In conclusion, although the Echo is lighter, is easier to handle, and starts just as well, even for small jobs I prefer to use the Stihl. I get through faster and my hands still have feeling in them at the end of a longer cutting session. The vibration dampening in my new Stihl is so superior to the Echo that there is not a question as to which saw is more comfortable to use. Also I saw on Ebay that people are auctioning CS-440s (newer CS-4400 I believe) for well under $200. A new Stihl MS 290 should be around $350 which includes a chain and bar, a full tank of gas, and is assembled by a professional (those last two are required of Stihl Dealers.) A new CS-440 costs $300 at the Home Depot here and I believe some assembly is required. I use the MS 290 as my main saw and keep the CS-4400 as my backup saw (ever get your bar pinched?) 
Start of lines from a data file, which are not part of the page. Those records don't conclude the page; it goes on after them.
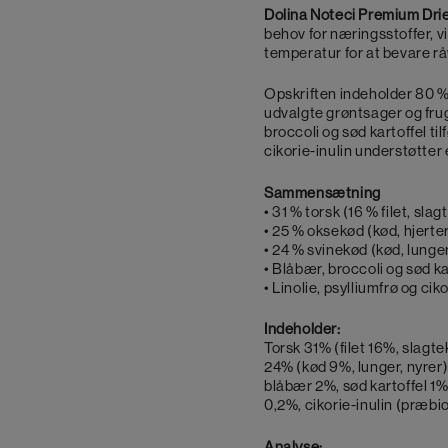
Dolina Noteci Premium Dri
behov for næringsstoffer, v
temperatur for at bevare rå
Opskriften indeholder 80 % 
udvalgte grøntsager og frug
broccoli og sød kartoffel ti
cikorie-inulin understøtter
Sammensætning
• 31 % torsk (16 % filet, sla
• 25 % oksekød (kød, hjerter
• 24 % svinekød (kød, lunger
• Blåbær, broccoli og sød ka
• Linolie, psylliumfrø og ciko
Indeholder:
Torsk 31% (filet 16%, slagt
24% (kød 9%, lunger, nyrer),
blåbær 2%, sød kartoffel 1%, 
0,2%, cikorie-inulin (præbi
Analyse: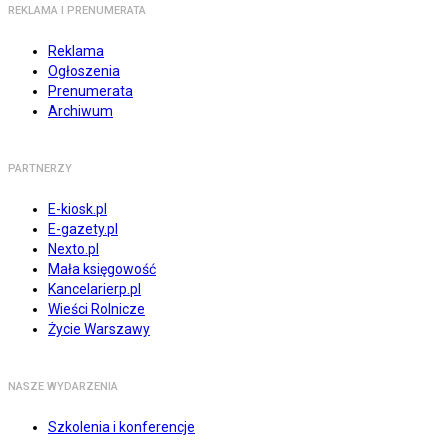
REKLAMA I PRENUMERATA
Reklama
Ogłoszenia
Prenumerata
Archiwum
PARTNERZY
E-kiosk.pl
E-gazety.pl
Nexto.pl
Mała księgowość
Kancelarierp.pl
Wieści Rolnicze
Życie Warszawy
NASZE WYDARZENIA
Szkolenia i konferencje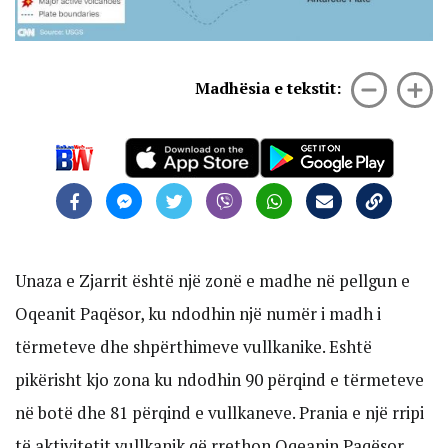
Madhësia e tekstit:
Unaza e Zjarrit është një zonë e madhe në pellgun e
Oqeanit Paqësor, ku ndodhin një numër i madh i
tërmeteve dhe shpërthimeve vullkanike. Eshtë
pikërisht kjo zona ku ndodhin 90 përqind e tërmeteve
në botë dhe 81 përqind e vullkaneve. Prania e një rripi
të aktivitetit vullkanik që rrethon Oqeanin Paqësor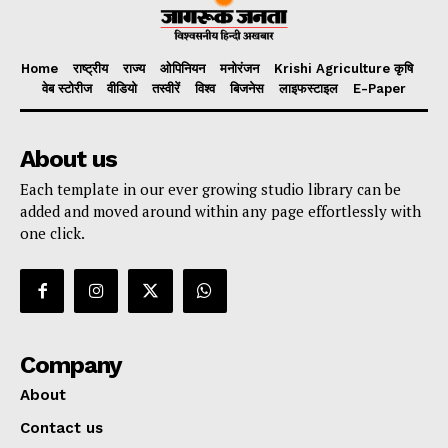
Home
राष्ट्रीय
राज्य
ओपिनियन
मनोरंजन
Krishi Agriculture कृषि
वेब स्टोरीज
वीडियो
तस्वीरें
विश्व
बिजनेस
लाइफस्टाइल
E-Paper
About us
Each template in our ever growing studio library can be
added and moved around within any page effortlessly with
one click.
Company
About
Contact us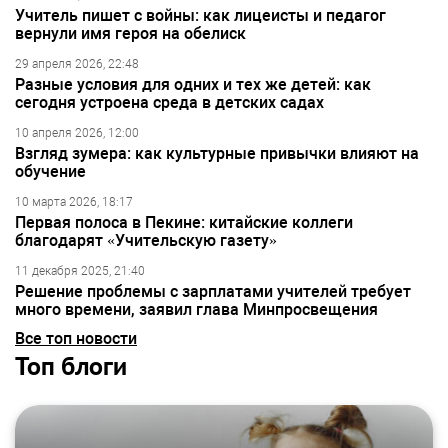
Учитель пишет с войны: как лицеисты и педагог
вернули имя героя на обелиск
29 апреля 2026, 22:48
Разные условия для одних и тех же детей: как
сегодня устроена среда в детских садах
10 апреля 2026, 12:00
Взгляд зумера: как культурные привычки влияют на
обучение
10 марта 2026, 18:17
Первая полоса в Пекине: китайские коллеги
благодарят «Учительскую газету»
11 декабря 2025, 21:40
Решение проблемы с зарплатами учителей требует
много времени, заявил глава Минпросвещения
Все топ новости
Топ блоги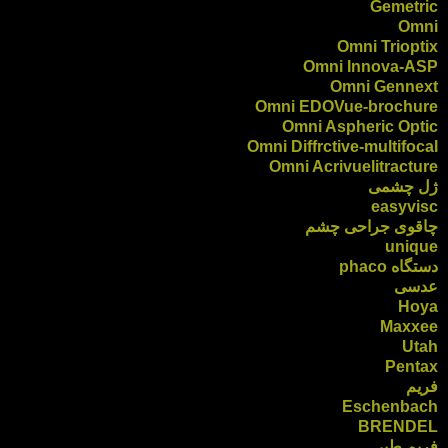
Gemetric
Omni
Omni Trioptix
Omni Innova-ASP
Omni Gennext
Omni EDOVue-brochure
Omni Aspheric Optic
Omni Diffrctive-multifocal
Omni Acrivuelitracture
ژل چشمی
easyvisc
چاقوی جراحی چشم
unique
دستگاه phaco
عدسی
Hoya
Maxxee
Utah
Pentax
فریم
Eschenbach
BRENDEL
فریم طبی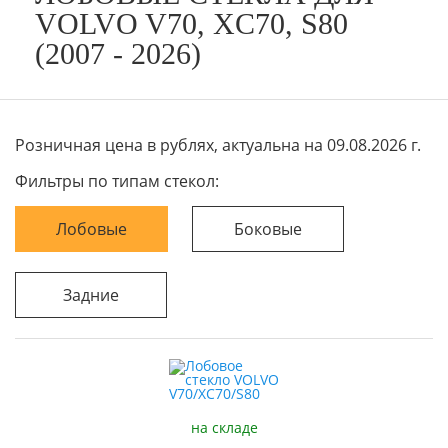
VOLVO V70, XC70, S80
(2007 - 2026)
Розничная цена в рублях, актуальна на 09.08.2026 г.
Фильтры по типам стекол:
Лобовые
Боковые
Задние
на складе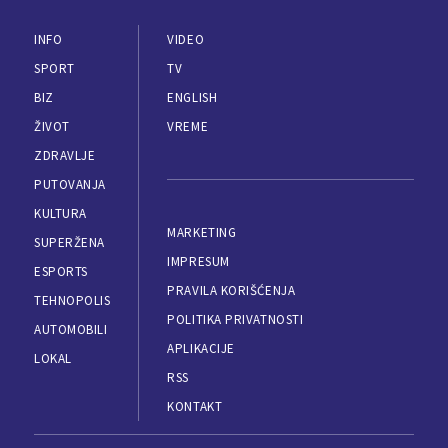
INFO
VIDEO
SPORT
TV
BIZ
ENGLISH
ŽIVOT
VREME
ZDRAVLJE
PUTOVANJA
KULTURA
MARKETING
SUPERŽENA
IMPRESUM
ESPORTS
PRAVILA KORIŠĆENJA
TEHNOPOLIS
POLITIKA PRIVATNOSTI
AUTOMOBILI
APLIKACIJE
LOKAL
RSS
KONTAKT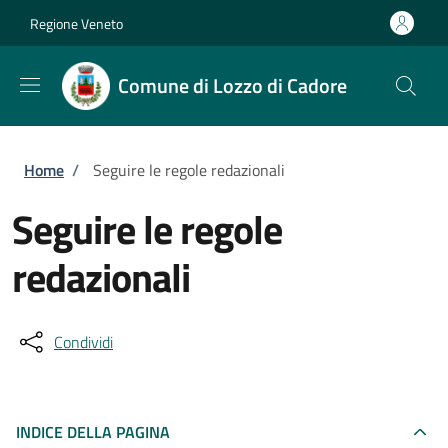
Salta al contenuto principale
Skip to footer content
Regione Veneto
Comune di Lozzo di Cadore
Briciole di pane
Home
/
Seguire le regole redazionali
Seguire le regole
redazionali
Condividi
INDICE DELLA PAGINA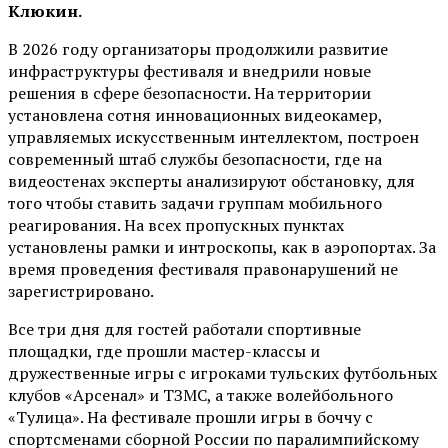
Клюкин.
В 2026 году организаторы продолжили развитие
инфраструктуры фестиваля и внедрили новые
решения в сфере безопасности. На территории
установлена сотня инновационных видеокамер,
управляемых искусственным интеллектом, построен
современный штаб службы безопасности, где на
видеостенах эксперты анализируют обстановку, для
того чтобы ставить задачи группам мобильного
реагирования. На всех пропускных пунктах
установлены рамки и интроскопы, как в аэропортах. За
время проведения фестиваля правонарушений не
зарегистрировано.
Все три дня для гостей работали спортивные
площадки, где прошли мастер-классы и
дружественные игры с игроками тульских футбольных
клубов «Арсенал» и ТЗМС, а также волейбольного
«Тулица». На фестивале прошли игры в боччу с
спортсменами сборной России по паралимпийскому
Side note - I had a chance to use a Stihl 064 with a 24" bar (pro saw, older version of a new 640) and not only did it have a very noticable increase in power over my 290 but it seemed as though it weighed as much as or less than my saw!


----------



## rozett (Nov 4, 2006)

I'd go with a new Stihl 290. I've owned an 029 for about five years and run an 18" bar. It has been 100% reliable. Iv'e cut about 150 cords of mixed hardwoods in the last three years and all I've had to replace was one broken sprocket. Every time I turn the bar over, I take my air line and blow out all the oily sawdust and blow out the filter. But as it's been said already, the Stihl is on the heavy side. It's a perfect saw for working on a pile of logs, but not a bucking saw. I keep an old Mac 320 around for doing bucking work.


----------